BHUBANESHWAR, India - Security forces were ordered Wednesday to shoot on sight protesters defying a curfew meant to end clashes between Christians and Hindus that have left 11 people dead in eastern India over the past three days.
Violence has rocked Orissa state since Monday when Hindu hard-liners set ablaze a Christian orphanage, killing a Christian woman and seriously injuring a priest, and has spread to include mob attacks on churches, shops and homes.
Pope Benedict XVI condemned the violence. During his weekly audience Wednesday in the Vatican City, the pope said he was "profoundly saddened" by news of the attacks on Christian communities in eastern India and was against "any attack on human life."
The pope also said the killing of a Hindu leader and four others in Orissa state on Saturday was "deplorable." Police have blamed Maoist rebels for the attack, but Subhash Chauhan, a World Hindu Organization leader, said "Christian militants" were responsible.
Police imposed a curfew in the Kandhamal district of Orissa state on Tuesday after attacks by radical Hindus seeking to avenge their leader's death.
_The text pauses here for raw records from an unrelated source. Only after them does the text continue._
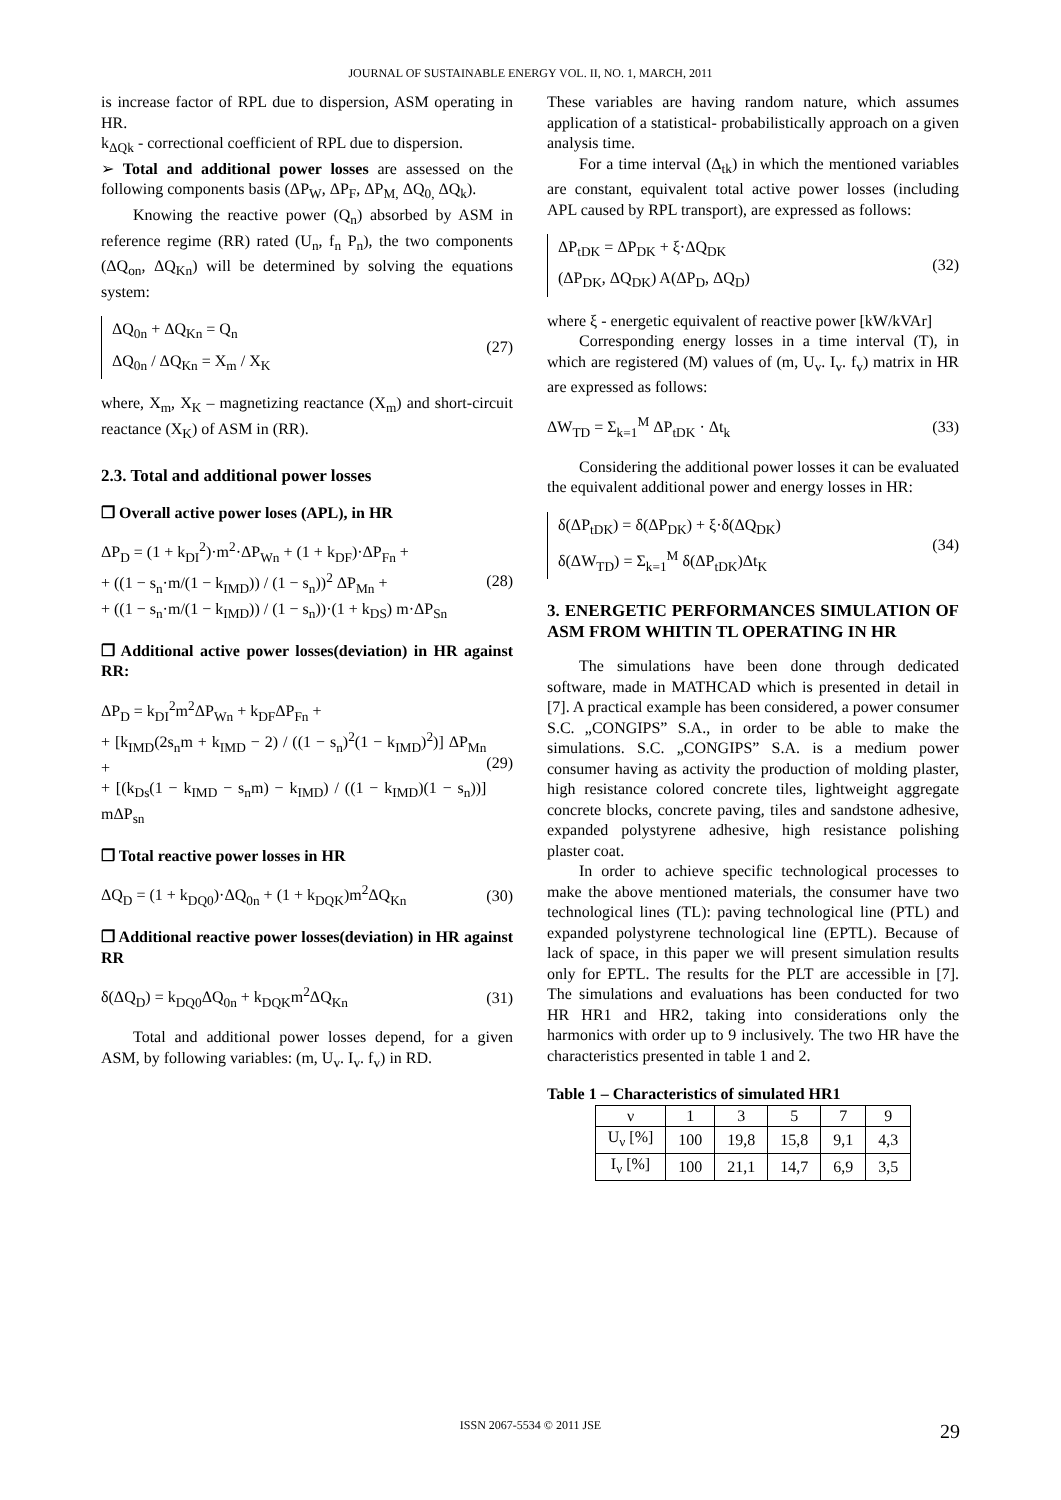JOURNAL OF SUSTAINABLE ENERGY VOL. II, NO. 1, MARCH, 2011
is increase factor of RPL due to dispersion, ASM operating in HR.
k<sub>ΔQk</sub> - correctional coefficient of RPL due to dispersion.
➢ Total and additional power losses are assessed on the following components basis (ΔP<sub>W</sub>, ΔP<sub>F</sub>, ΔP<sub>M,</sub> ΔQ<sub>0,</sub> ΔQ<sub>k</sub>).
Knowing the reactive power (Q<sub>n</sub>) absorbed by ASM in reference regime (RR) rated (U<sub>n</sub>, f<sub>n</sub> P<sub>n</sub>), the two components (ΔQ<sub>on</sub>, ΔQ<sub>Kn</sub>) will be determined by solving the equations system:
ΔQ<sub>0n</sub> + ΔQ<sub>Kn</sub> = Q<sub>n</sub>
ΔQ<sub>0n</sub> / ΔQ<sub>Kn</sub> = X<sub>m</sub> / X<sub>K</sub>
(27)
where, X<sub>m</sub>, X<sub>K</sub> – magnetizing reactance (X<sub>m</sub>) and short-circuit reactance (X<sub>K</sub>) of ASM in (RR).
2.3. Total and additional power losses
❒ Overall active power loses (APL), in HR
ΔP<sub>D</sub> = (1 + k<sub>DI</sub><sup>2</sup>)·m<sup>2</sup>·ΔP<sub>Wn</sub> + (1 + k<sub>DF</sub>)·ΔP<sub>Fn</sub> +
+ ((1 − s<sub>n</sub>·m/(1 − k<sub>IMD</sub>)) / (1 − s<sub>n</sub>))<sup>2</sup> ΔP<sub>Mn</sub> +
+ ((1 − s<sub>n</sub>·m/(1 − k<sub>IMD</sub>)) / (1 − s<sub>n</sub>))·(1 + k<sub>DS</sub>) m·ΔP<sub>Sn</sub>
(28)
❒ Additional active power losses(deviation) in HR against RR:
ΔP<sub>D</sub> = k<sub>DI</sub><sup>2</sup>m<sup>2</sup>ΔP<sub>Wn</sub> + k<sub>DF</sub>ΔP<sub>Fn</sub> +
+ [k<sub>IMD</sub>(2s<sub>n</sub>m + k<sub>IMD</sub> − 2) / ((1 − s<sub>n</sub>)<sup>2</sup>(1 − k<sub>IMD</sub>)<sup>2</sup>)] ΔP<sub>Mn</sub> +
+ [(k<sub>Ds</sub>(1 − k<sub>IMD</sub> − s<sub>n</sub>m) − k<sub>IMD</sub>) / ((1 − k<sub>IMD</sub>)(1 − s<sub>n</sub>))] mΔP<sub>sn</sub>
(29)
❒ Total reactive power losses in HR
ΔQ<sub>D</sub> = (1 + k<sub>DQ0</sub>)·ΔQ<sub>0n</sub> + (1 + k<sub>DQK</sub>)m<sup>2</sup>ΔQ<sub>Kn</sub>
(30)
❒ Additional reactive power losses(deviation) in HR against RR
δ(ΔQ<sub>D</sub>) = k<sub>DQ0</sub>ΔQ<sub>0n</sub> + k<sub>DQK</sub>m<sup>2</sup>ΔQ<sub>Kn</sub> (31)
Total and additional power losses depend, for a given ASM, by following variables: (m, U<sub>v</sub>. I<sub>v</sub>. f<sub>v</sub>) in RD.
These variables are having random nature, which assumes application of a statistical- probabilistically approach on a given analysis time.
For a time interval (Δ<sub>tk</sub>) in which the mentioned variables are constant, equivalent total active power losses (including APL caused by RPL transport), are expressed as follows:
ΔP<sub>tDK</sub> = ΔP<sub>DK</sub> + ξ·ΔQ<sub>DK</sub>
(ΔP<sub>DK</sub>, ΔQ<sub>DK</sub>) A(ΔP<sub>D</sub>, ΔQ<sub>D</sub>)
(32)
where ξ - energetic equivalent of reactive power [kW/kVAr]
Corresponding energy losses in a time interval (T), in which are registered (M) values of (m, U<sub>v</sub>. I<sub>v</sub>. f<sub>v</sub>) matrix in HR are expressed as follows:
ΔW<sub>TD</sub> = Σ<sub>k=1</sub><sup>M</sup> ΔP<sub>tDK</sub> · Δt<sub>k</sub> (33)
Considering the additional power losses it can be evaluated the equivalent additional power and energy losses in HR:
δ(ΔP<sub>tDK</sub>) = δ(ΔP<sub>DK</sub>) + ξ·δ(ΔQ<sub>DK</sub>)
δ(ΔW<sub>TD</sub>) = Σ<sub>k=1</sub><sup>M</sup> δ(ΔP<sub>tDK</sub>)Δt<sub>K</sub>
(34)
3. ENERGETIC PERFORMANCES SIMULATION OF ASM FROM WHITIN TL OPERATING IN HR
The simulations have been done through dedicated software, made in MATHCAD which is presented in detail in [7]. A practical example has been considered, a power consumer S.C. „CONGIPS” S.A., in order to be able to make the simulations. S.C. „CONGIPS” S.A. is a medium power consumer having as activity the production of molding plaster, high resistance colored concrete tiles, lightweight aggregate concrete blocks, concrete paving, tiles and sandstone adhesive, expanded polystyrene adhesive, high resistance polishing plaster coat.
In order to achieve specific technological processes to make the above mentioned materials, the consumer have two technological lines (TL): paving technological line (PTL) and expanded polystyrene technological line (EPTL). Because of lack of space, in this paper we will present simulation results only for EPTL. The results for the PLT are accessible in [7]. The simulations and evaluations has been conducted for two HR HR1 and HR2, taking into considerations only the harmonics with order up to 9 inclusively. The two HR have the characteristics presented in table 1 and 2.
Table 1 – Characteristics of simulated HR1
| ν | 1 | 3 | 5 | 7 | 9 |
| --- | --- | --- | --- | --- | --- |
| U<sub>ν</sub> [%] | 100 | 19,8 | 15,8 | 9,1 | 4,3 |
| I<sub>ν</sub> [%] | 100 | 21,1 | 14,7 | 6,9 | 3,5 |
ISSN 2067-5534 © 2011 JSE 29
But the attacks have continued and on Wednesday authorities issued a shoot-on-sight order for anyone defying the curfew, said Satyabrata Sahoo, a top state official.
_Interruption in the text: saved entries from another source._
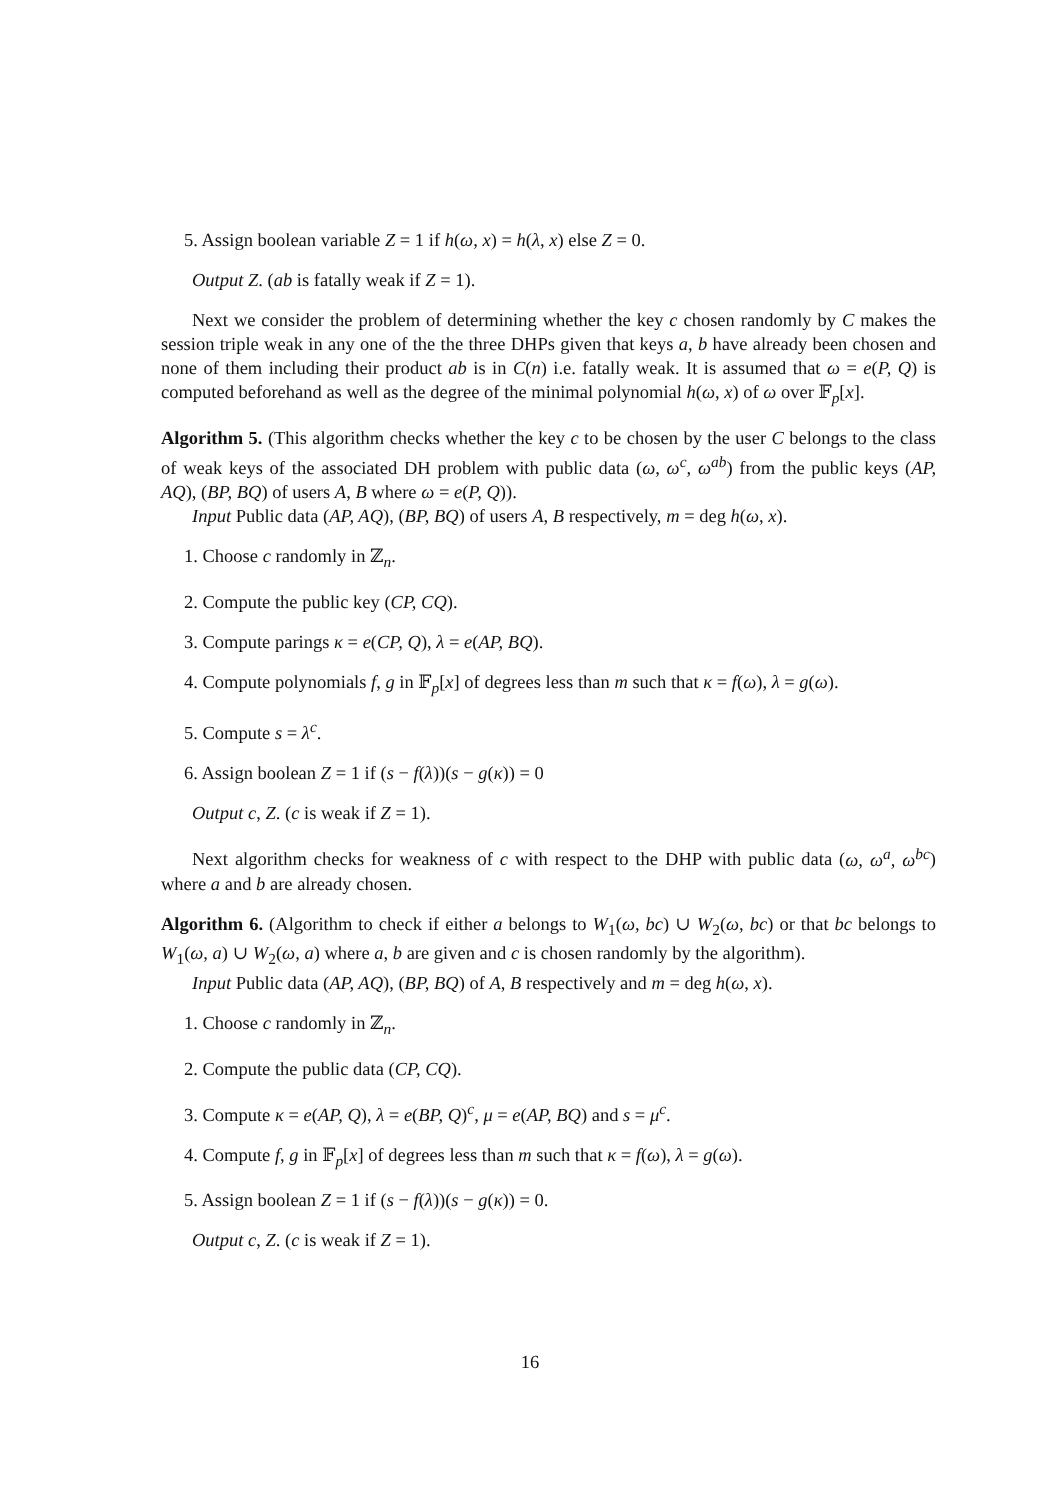5. Assign boolean variable Z = 1 if h(ω, x) = h(λ, x) else Z = 0.
Output Z. (ab is fatally weak if Z = 1).
Next we consider the problem of determining whether the key c chosen randomly by C makes the session triple weak in any one of the the three DHPs given that keys a, b have already been chosen and none of them including their product ab is in C(n) i.e. fatally weak. It is assumed that ω = e(P, Q) is computed beforehand as well as the degree of the minimal polynomial h(ω, x) of ω over 𝔽<sub>p</sub>[x].
Algorithm 5. (This algorithm checks whether the key c to be chosen by the user C belongs to the class of weak keys of the associated DH problem with public data (ω, ω<sup>c</sup>, ω<sup>ab</sup>) from the public keys (AP, AQ), (BP, BQ) of users A, B where ω = e(P, Q)).
Input Public data (AP, AQ), (BP, BQ) of users A, B respectively, m = deg h(ω, x).
1. Choose c randomly in ℤ<sub>n</sub>.
2. Compute the public key (CP, CQ).
3. Compute parings κ = e(CP, Q), λ = e(AP, BQ).
4. Compute polynomials f, g in 𝔽<sub>p</sub>[x] of degrees less than m such that κ = f(ω), λ = g(ω).
5. Compute s = λ<sup>c</sup>.
6. Assign boolean Z = 1 if (s − f(λ))(s − g(κ)) = 0
Output c, Z. (c is weak if Z = 1).
Next algorithm checks for weakness of c with respect to the DHP with public data (ω, ω<sup>a</sup>, ω<sup>bc</sup>) where a and b are already chosen.
Algorithm 6. (Algorithm to check if either a belongs to W<sub>1</sub>(ω, bc) ∪ W<sub>2</sub>(ω, bc) or that bc belongs to W<sub>1</sub>(ω, a) ∪ W<sub>2</sub>(ω, a) where a, b are given and c is chosen randomly by the algorithm).
Input Public data (AP, AQ), (BP, BQ) of A, B respectively and m = deg h(ω, x).
1. Choose c randomly in ℤ<sub>n</sub>.
2. Compute the public data (CP, CQ).
3. Compute κ = e(AP, Q), λ = e(BP, Q)<sup>c</sup>, μ = e(AP, BQ) and s = μ<sup>c</sup>.
4. Compute f, g in 𝔽<sub>p</sub>[x] of degrees less than m such that κ = f(ω), λ = g(ω).
5. Assign boolean Z = 1 if (s − f(λ))(s − g(κ)) = 0.
Output c, Z. (c is weak if Z = 1).
16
Sahoo would not say if the 10 killed since the orphanage was torched were Hindus or Christians.
He said the dead included one person trapped in a home that was set on fire Wednesday in the village of Phiringia, about 170 miles (280 kilometers) west of Bhubaneshwar, the capital of Orissa state.
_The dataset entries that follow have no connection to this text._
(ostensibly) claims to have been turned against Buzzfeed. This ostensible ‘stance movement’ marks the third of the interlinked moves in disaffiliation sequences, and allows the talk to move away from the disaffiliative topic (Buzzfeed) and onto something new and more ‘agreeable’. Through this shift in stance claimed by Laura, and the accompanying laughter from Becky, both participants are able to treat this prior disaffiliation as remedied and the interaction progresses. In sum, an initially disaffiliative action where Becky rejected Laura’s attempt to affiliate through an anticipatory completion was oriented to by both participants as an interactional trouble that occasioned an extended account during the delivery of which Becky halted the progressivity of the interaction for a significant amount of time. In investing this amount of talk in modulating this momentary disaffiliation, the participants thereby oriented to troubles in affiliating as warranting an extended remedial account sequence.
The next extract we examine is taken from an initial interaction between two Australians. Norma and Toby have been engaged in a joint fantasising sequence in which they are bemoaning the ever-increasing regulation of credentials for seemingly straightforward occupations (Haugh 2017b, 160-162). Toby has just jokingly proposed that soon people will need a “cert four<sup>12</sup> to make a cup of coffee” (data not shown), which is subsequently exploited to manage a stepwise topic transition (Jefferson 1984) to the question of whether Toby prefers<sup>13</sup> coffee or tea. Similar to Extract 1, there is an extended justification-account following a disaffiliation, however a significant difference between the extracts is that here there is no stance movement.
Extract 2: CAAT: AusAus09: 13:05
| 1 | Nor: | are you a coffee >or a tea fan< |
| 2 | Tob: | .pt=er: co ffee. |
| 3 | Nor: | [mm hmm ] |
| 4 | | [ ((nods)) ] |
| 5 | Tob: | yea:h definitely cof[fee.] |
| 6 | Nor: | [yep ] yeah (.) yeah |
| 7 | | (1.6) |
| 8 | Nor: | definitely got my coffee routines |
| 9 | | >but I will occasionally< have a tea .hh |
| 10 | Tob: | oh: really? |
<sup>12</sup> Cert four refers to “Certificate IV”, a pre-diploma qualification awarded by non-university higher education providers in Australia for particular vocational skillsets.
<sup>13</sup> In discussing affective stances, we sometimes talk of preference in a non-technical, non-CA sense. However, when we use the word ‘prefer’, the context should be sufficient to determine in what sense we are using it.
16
Another person was doused with kerosene and burned to death by a mob Tuesday night in the nearby village of Mukandpur, Sahoo said.
He said another four people were killed in the region Monday night, including two people burned alive when their hut was set on fire.
The state's top elected official, Navin Patnaik, said four people were killed Tuesday in an exchange of gunfire between rival groups in the nearby village of Barakhama.
Relations between majority Hindus and India's religious minorities — such as Christians, who account for 2.5 percent of the country's 1.1 billion people, and Muslims, who make up 14 percent — are for the most part peaceful but can flare from time to time.
Orissa has a long history of Hindu-Christian clashes, usually sparked by Hindu suspicions over missionary work.
Thousands of poor and lower caste Hindus have converted to other religions, including Christianity, often in an attempt to escape the rigid confines of Hinduism's complex caste system.
That has long embittered Hindu groups who say Christian missionaries try to lure the poor and those on the lowest rungs away with promises of money and jobs. Churches deny that the converts were pressured or bribed.
Last year, four people were killed and nearly 20 churches destroyed in similar clashes in Orissa. An Australian missionary and his two sons, aged 8 and 10, were burned to death in their car in Orissa following a Bible study class in 1999.